Ha chiuso la serata la Terza Sinfonia, nella quale Saint-Saëns prevede una parte concertante per l’organo. A proposito, laVerdi ha lanciato un’iniziativa per dotare l’Auditorium di un organo in piena regola (oggi vengono usati strumenti elettronici amplificati). É quindi in corso il processo di reperimento delle risorse finanziarie che servono a raggiungere questo importante obiettivo. 

La Sinfonia è suddivisa formalmente in due sole parti, ma al suo interno in effetti è quadripartita, come nella tradizione classica. É famosa (anche) perchè vi compare un motto che richiama il Dies Irae, presentato fin dall’inizio, e poi protagonista - portato trionfalisticamente in modo maggiore! - nel finale. È stato peraltro osservato come questo tema del finale sia in realtà derivato dall’Ave Maria di Arcadelt (16° secolo) trascritta nell’800 da Pierre-Louis Dietsch e poi ri-arrangiata da Franz Liszt, di cui Saint-Saëns era devotissimo e al quale dedicò la sinfonia.

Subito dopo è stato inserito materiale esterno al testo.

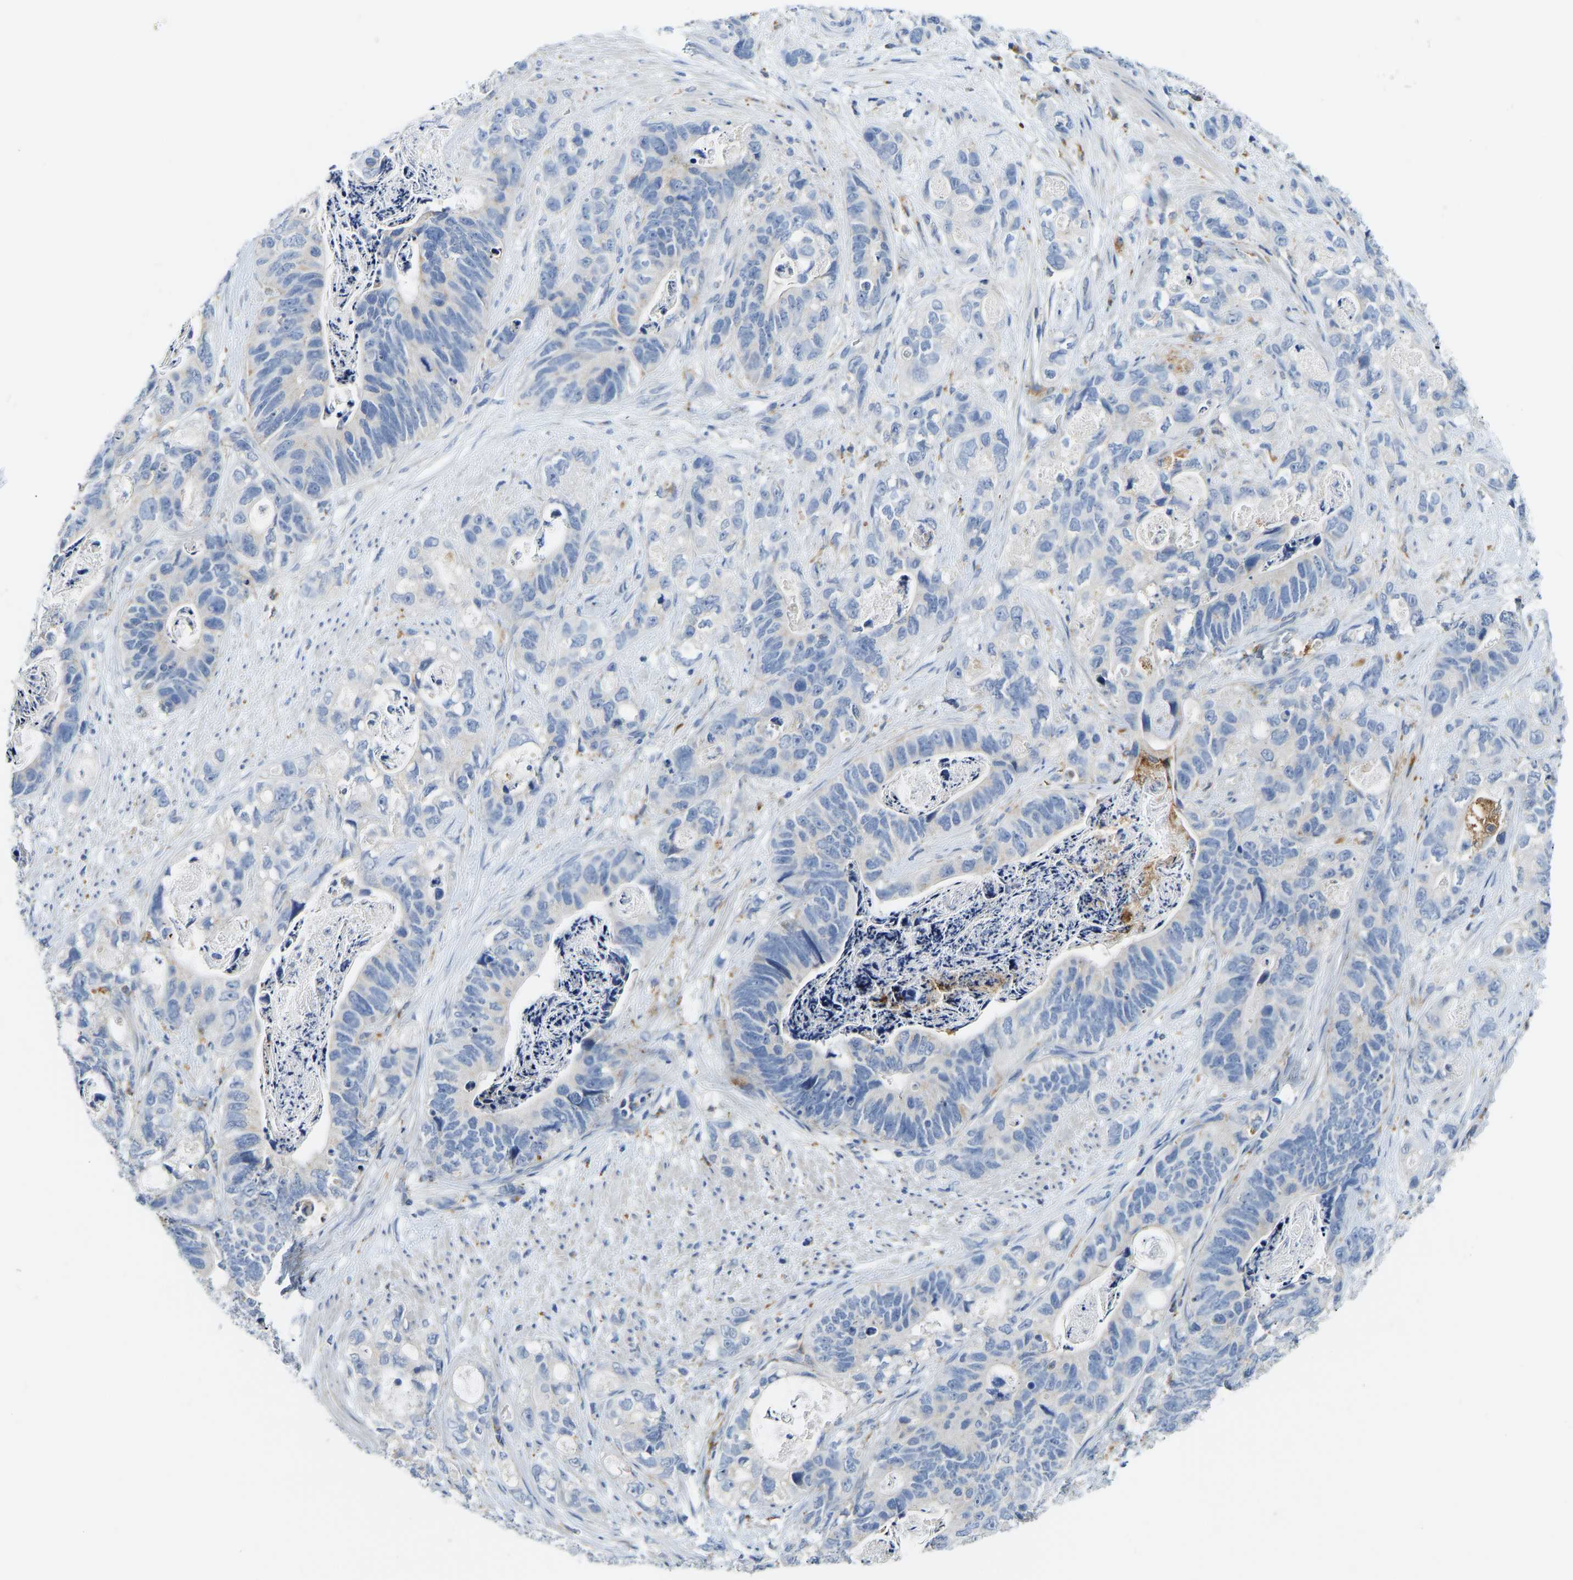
{"staining": {"intensity": "negative", "quantity": "none", "location": "none"}, "tissue": "stomach cancer", "cell_type": "Tumor cells", "image_type": "cancer", "snomed": [{"axis": "morphology", "description": "Normal tissue, NOS"}, {"axis": "morphology", "description": "Adenocarcinoma, NOS"}, {"axis": "topography", "description": "Stomach"}], "caption": "Immunohistochemical staining of stomach cancer (adenocarcinoma) exhibits no significant staining in tumor cells.", "gene": "ATP6V1E1", "patient": {"sex": "female", "age": 89}}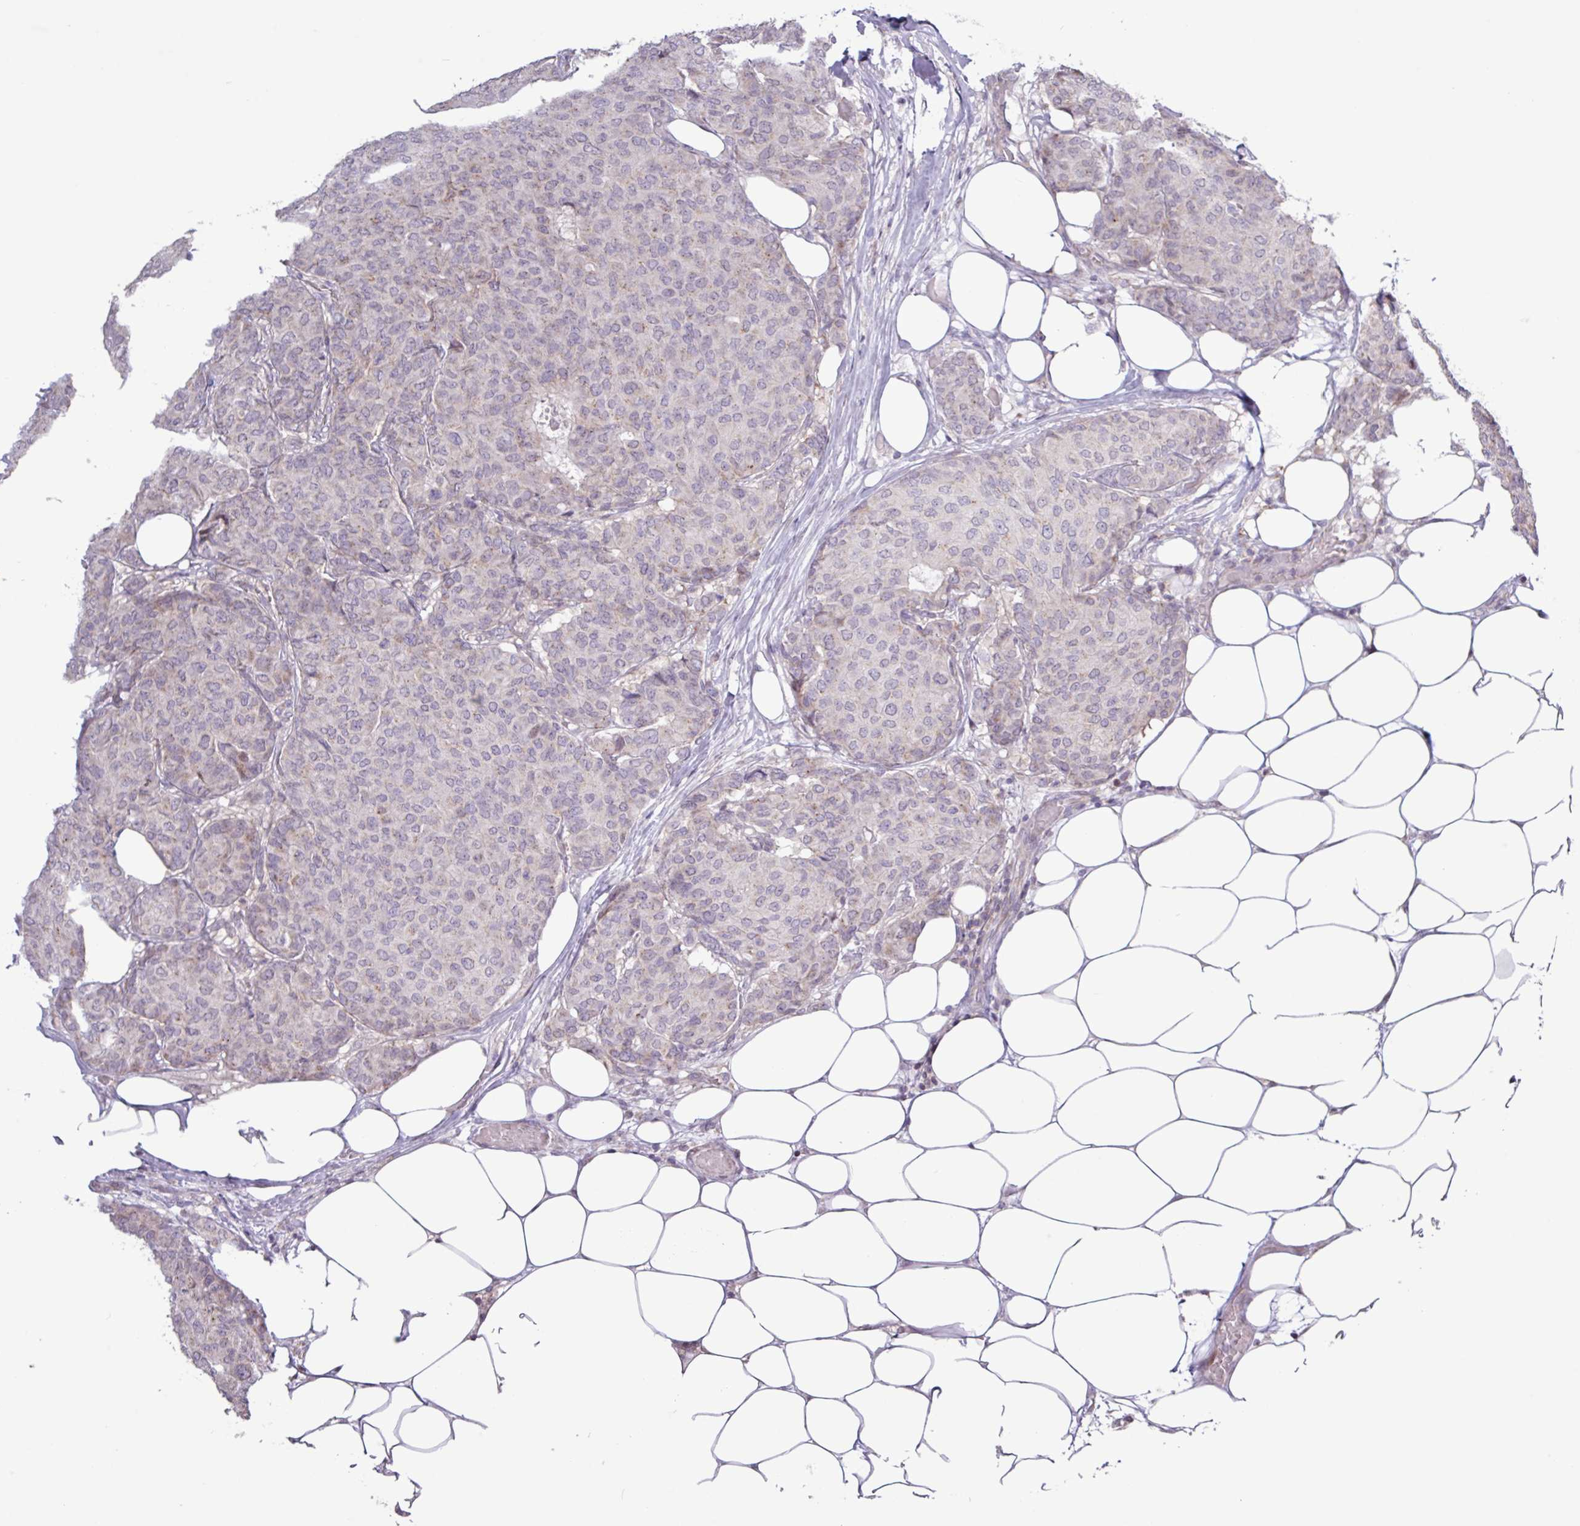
{"staining": {"intensity": "weak", "quantity": "<25%", "location": "cytoplasmic/membranous"}, "tissue": "breast cancer", "cell_type": "Tumor cells", "image_type": "cancer", "snomed": [{"axis": "morphology", "description": "Duct carcinoma"}, {"axis": "topography", "description": "Breast"}], "caption": "Tumor cells show no significant protein positivity in breast cancer. (IHC, brightfield microscopy, high magnification).", "gene": "RTL3", "patient": {"sex": "female", "age": 75}}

Sinfonia francamente pretenziosa e piuttosto velleitaria, per la quale (per me) vale la classica definizione di interessante, ma non bella, ecco. Certo Fournillier, che la dirige a memoria, e i ragazzi, han fatto del loro meglio per farcela apparire anche bella... beh, se il bello si rapporta al fracasso del finale, allora ci siamo in pieno!